- **Requests**:
1) Condense the paragraph of the Beardsley article that begins "Above all, Beardsley appears as an outsider" into a shorter version that keeps its main facts.
2) Rewrite the Beardsley article starting with "Above all, Beardsley" and going on through "displaying unbounded imagination.", putting "bizarre" in place of "grotesque".

- **Excerpt provided**:
——————
Unique Beardsley find in Amsterdam theatre collection

Strange though it may sound, the fact that Amsterdam’s Allard Pierson has a gorgeous art-nouveau exhibition waiting to open is owed in part to Beardsley. Beardsley is getting much international attention following the lavish overview exhibition Tate Britain dedicated to him last spring – the first in decades. The exhibition then went to the Musée d’Orsay. The catalogue characterises the gifted draughtsman as follows (p. 6):

Above all, Beardsley appears as an outsider because he was and still is one of a kind. Irreverent, grotesque, erotic and playful, Beardsley’s works drew freely from all sources, be that Ancient Greek vases, prints by Andrea Mantegna and Albrecht Dürer, French rococo paintings, Japanese woodcuts, or contemporaneous works by the Pre-Raphaelites, James Abbott McNeill Whistler, or Henri de Toulouse-Lautrec. And yet his drawings were never derivative, displaying unbounded imagination.

F. H. Evans. Aubrey Beardsley, c. 1894, reproduced in The Early Work of Aubrey Beardsley (1899).
——————
- **Records shown**:
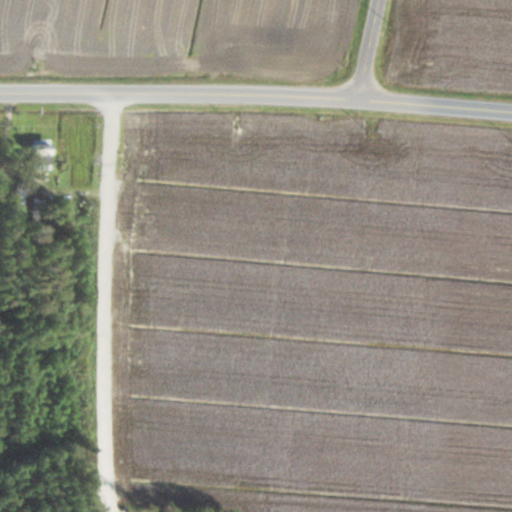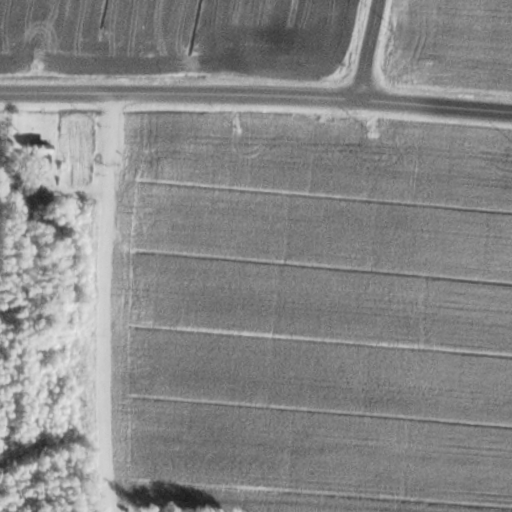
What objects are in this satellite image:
road: (366, 49)
road: (256, 94)
building: (39, 154)
building: (34, 213)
——————
- **Solutions to the problems**:
1) Beardsley remains an outsider because he is one of a kind. His irreverent, grotesque, erotic and playful works borrowed freely from many sources: Ancient Greek vases, prints by Mantegna and Dürer, French rococo paintings, Japanese woodcuts, and contemporaries such as the Pre-Raphaelites, Whistler and Toulouse-Lautrec. Yet his drawings were never derivative and showed unbounded imagination.

2)
Above all, Beardsley appears as an outsider because he was and still is one of a kind. Irreverent, bizarre, erotic and playful, Beardsley’s works drew freely from all sources, be that Ancient Greek vases, prints by Andrea Mantegna and Albrecht Dürer, French rococo paintings, Japanese woodcuts, or contemporaneous works by the Pre-Raphaelites, James Abbott McNeill Whistler, or Henri de Toulouse-Lautrec. And yet his drawings were never derivative, displaying unbounded imagination.